Buy in the UK | Buy in Canada

This is the third book in Bannister's Brodie Farrell series. Brodie, left alone with a young daughter and forced to find some sort of work, has discovered that she is good at finding things. She is not a private investigator, but if one wants a specific piece of china or an unusual painting, Brodie can usually find it. She also from time to time finds people.

In this story she is hired by Hugo Daws, a South African. His brother Robert Daws has apparently murdered his wife and then disappeared, leaving two young girls behind. Hugo and his wife had temporarily come from South Africa to England to care for them but they could not stay long and red tape and bureaucracy would require that the girls stay in England for some weeks before they could go to South Africa. So Brodie is hired to find Serena Daws's sister who, it is hoped, would be willing to care for the girls.

Brodie's lover, Police Superintendent Jack Deacon, is in charge of the investigation into Serena's murder and Robert's disappearance.
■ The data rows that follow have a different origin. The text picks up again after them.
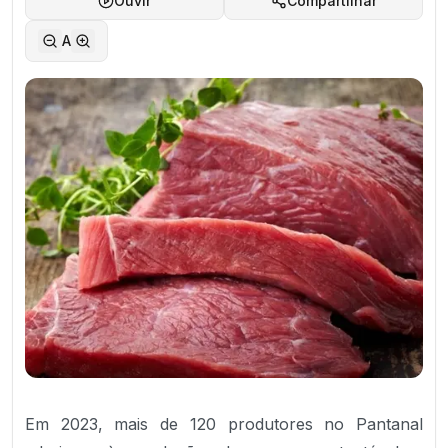
Ouvir
Compartilhar
A
Em 2023, mais de 120 produtores no Pantanal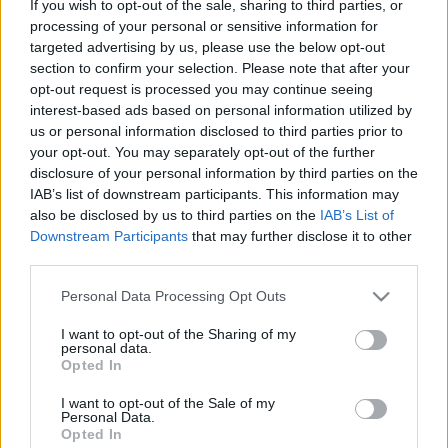
If you wish to opt-out of the sale, sharing to third parties, or
kevesebb fogyasztói jog illeti meg, mint a többi 
processing of your personal or sensitive information for
EU-s polgárt. 
A Magyar Közlönyben megjelent
targeted advertising by us, please use the below opt-out
285(2019 (XI. 29.) Korm. rendelet egy pont tíz éve 
section to confirm your selection. Please note that after your
opt-out request is processed you may continue seeing
elfogadott kormányrendeletet módosított. Az 
interest-based ads based on personal information utilized by
eredeti rendelet alapja az utasok jogairól és 
us or personal information disclosed to third parties prior to
your opt-out. You may separately opt-out of the further
kötelezettségeiről szóló 2007-es uniós rendelet 
disclosure of your personal information by third parties on the
volt, az abban foglalt jogok némelyikének 
IAB’s list of downstream participants. This information may
érvényesítésére akkor a kormány 2019. 
also be disclosed by us to third parties on the
IAB’s List of
Downstream Participants
that may further disclose it to other
december 4-ig kért haladékot.
third parties.
A most kiadott rendelettel a kormány még 
Please note that this website/app uses one or more Google
Personal Data Processing Opt Outs
services and may gather and store information including but
további öt évvel, 2024. december 4-ig kitolta a 
not limited to your visit or usage behaviour. You may click to
I want to opt-out of the Sharing of my
határidőt, ami után már a magyar utasokat is az 
personal data.
grant or deny consent to Google and its third-party tags to
Opted In
EU többi tagállamában élőkkel azonos 
use your data for below specified purposes in below Google
consent section.
fogyasztói jogok illetnék meg.
I want to opt-out of the Sale of my
Personal Data.
Opted In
And her best friend, Daniel Hood, is hired to tutor the two girls while they remain in England. Someone breaks into the house where they live, some other inauspicious and frightful things transpire, and Daniel begins to understand what is truly occurring.

As always Bannister's characters come alive for us. The greatest strengths of all her books are the empathetic believable authentic people who inhabit them. They are all flawed human beings. Brodie is vulnerable especially where her child is concerned. Deacon is a man who acts rather than deliberates, and he often forges ahead regardless of the consequences.

Daniel is the most intriguing of the three. In the first book in the series he suffered appalling treatment and he still, understandably, has panic attacks which make him unable to teach full-time. He has a most highly developed sense of right and wrong, and he must follow his beliefs even when they might hurt him or someone else. Superintendent Deacon gets very impatient with this attitude, and even Brodie at one point questions it.

The other characters are also well-drawn. Peris, the black wife of Hugo Daws, is an appealing person. She lives with racism all the time and quietly deals with it. The two young girls (they are 11 and 14) are intelligent but emotionally scarred because they all but witnessed the murder of their mother. The young man from across the road, who was having an affair with Serena, is quietly afraid of all that is happening.

The plot is where I had a limited problem with this book. For some reason I figured out early on where the story was going (and I very rarely do that). So there was little sense of surprise for me when the big denouement occurred. The suspense, especially in the last part of the book, was well done. But it seemed like very little happened until that time. We learned about the people, we saw how their relationships changed, but there was little investigation. The book really focuses more on the people than on the story.

But Jo Bannister writes very well and I will read anything she writes. It's just that this one did not quite fulfil the expectations that I always feel when I begin one of her books.